WHAT THIS TASK INVOLVES:
Please write out, exactly as they appear, the line containing "14 180 1314" and every line after it to the end of the records, and nothing more.

Records drawn from a dataset:

——————

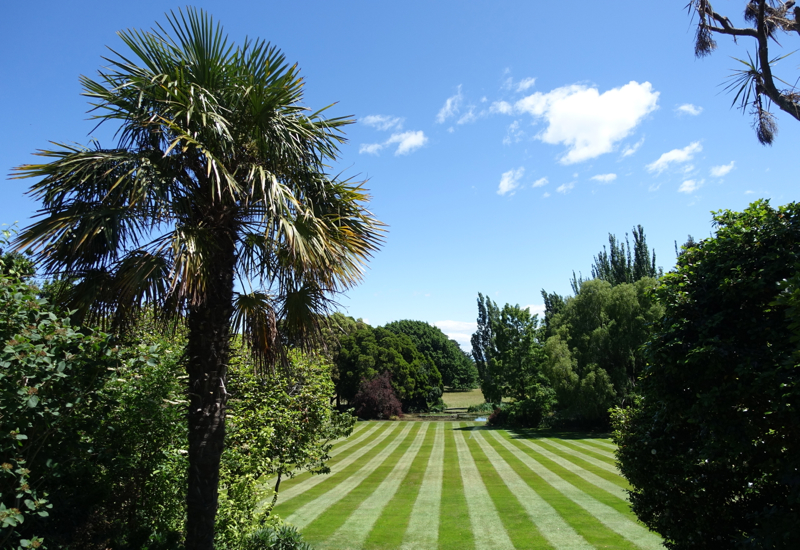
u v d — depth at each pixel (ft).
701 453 17.21
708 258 18.74
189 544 16.52
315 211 20.65
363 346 185.57
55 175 15.49
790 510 15.31
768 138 16.10
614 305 124.26
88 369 15.76
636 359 121.39
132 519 22.39
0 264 15.93
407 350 202.69
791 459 15.12
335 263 18.95
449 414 197.16
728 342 16.76
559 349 129.29
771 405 15.33
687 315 18.81
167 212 16.40
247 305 19.77
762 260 16.99
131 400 20.36
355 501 57.31
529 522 47.16
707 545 19.39
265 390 36.14
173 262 15.23
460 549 39.93
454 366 261.65
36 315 13.94
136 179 15.38
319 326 20.59
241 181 18.35
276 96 17.74
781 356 15.28
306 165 20.24
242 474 30.30
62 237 15.20
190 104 16.39
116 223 15.17
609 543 39.86
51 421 15.10
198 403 16.92
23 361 12.45
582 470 74.33
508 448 101.81
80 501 19.36
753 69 15.97
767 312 17.10
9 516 11.74
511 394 158.71
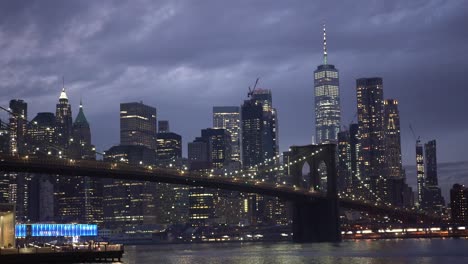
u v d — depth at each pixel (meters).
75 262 112.44
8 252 105.50
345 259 173.75
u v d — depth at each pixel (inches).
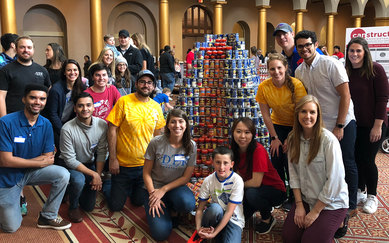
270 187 130.0
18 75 152.0
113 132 146.5
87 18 554.9
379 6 848.3
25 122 126.6
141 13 606.2
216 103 172.1
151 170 136.3
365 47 138.4
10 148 124.4
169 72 411.8
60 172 133.0
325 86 130.7
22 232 132.5
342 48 945.5
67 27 537.6
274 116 151.8
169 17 636.7
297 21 714.2
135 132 146.6
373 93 142.7
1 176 126.0
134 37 295.3
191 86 173.8
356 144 153.6
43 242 125.5
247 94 165.8
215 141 168.6
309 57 131.7
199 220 119.1
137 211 154.3
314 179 114.5
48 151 133.4
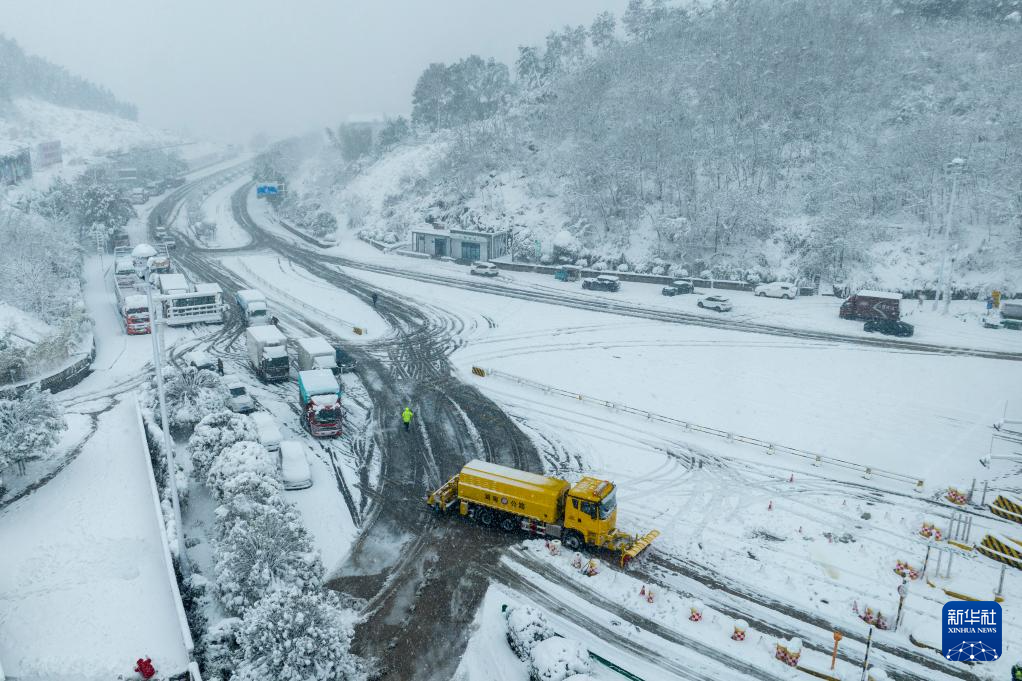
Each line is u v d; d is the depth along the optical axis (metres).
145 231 106.75
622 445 38.25
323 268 86.50
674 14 123.19
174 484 24.33
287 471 32.62
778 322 60.47
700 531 29.44
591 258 81.62
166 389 37.53
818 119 85.81
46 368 46.03
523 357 53.00
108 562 25.12
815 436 39.09
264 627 19.19
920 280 65.81
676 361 51.47
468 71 151.25
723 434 39.00
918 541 28.70
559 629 23.27
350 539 28.72
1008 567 27.06
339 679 19.02
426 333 59.69
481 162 102.81
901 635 23.22
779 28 96.56
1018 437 38.22
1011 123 71.44
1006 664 21.64
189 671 19.69
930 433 39.19
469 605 24.55
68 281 67.75
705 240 77.50
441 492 30.81
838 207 72.38
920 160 72.19
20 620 21.86
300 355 49.59
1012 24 99.31
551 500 27.75
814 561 27.33
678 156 83.12
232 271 83.69
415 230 92.88
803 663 21.75
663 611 24.31
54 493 30.44
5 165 112.62
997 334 55.41
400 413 42.81
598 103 99.44
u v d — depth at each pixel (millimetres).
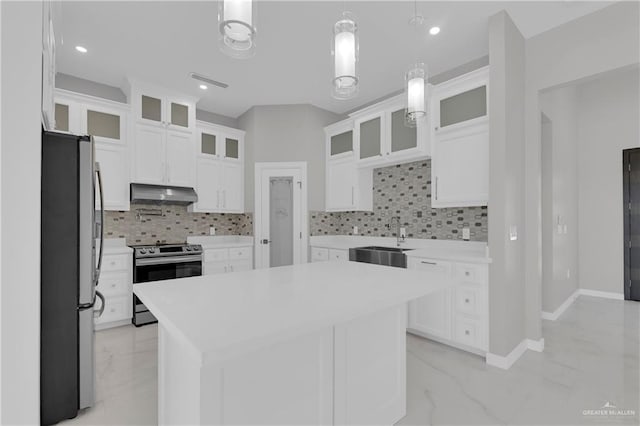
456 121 2947
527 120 2828
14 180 1314
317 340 1309
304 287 1427
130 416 1881
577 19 2529
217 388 1029
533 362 2541
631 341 2971
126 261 3412
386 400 1665
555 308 3709
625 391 2109
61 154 1873
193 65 3342
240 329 881
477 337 2596
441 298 2842
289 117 4469
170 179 3871
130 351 2760
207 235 4574
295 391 1233
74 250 1898
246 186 4645
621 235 4512
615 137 4566
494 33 2537
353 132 4105
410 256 3086
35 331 1358
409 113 1721
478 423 1779
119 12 2486
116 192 3504
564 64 2600
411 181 3873
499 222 2502
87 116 3354
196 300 1196
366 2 2375
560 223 3971
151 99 3758
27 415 1347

——————

RESULT OF THIS TASK:
14 180 1314
317 340 1309
304 287 1427
130 416 1881
577 19 2529
217 388 1029
533 362 2541
631 341 2971
126 261 3412
386 400 1665
555 308 3709
625 391 2109
61 154 1873
193 65 3342
240 329 881
477 337 2596
441 298 2842
289 117 4469
170 179 3871
130 351 2760
207 235 4574
295 391 1233
74 250 1898
246 186 4645
621 235 4512
615 137 4566
494 33 2537
353 132 4105
410 256 3086
35 331 1358
409 113 1721
478 423 1779
119 12 2486
116 192 3504
564 64 2600
411 181 3873
499 222 2502
87 116 3354
196 300 1196
366 2 2375
560 223 3971
151 99 3758
27 415 1347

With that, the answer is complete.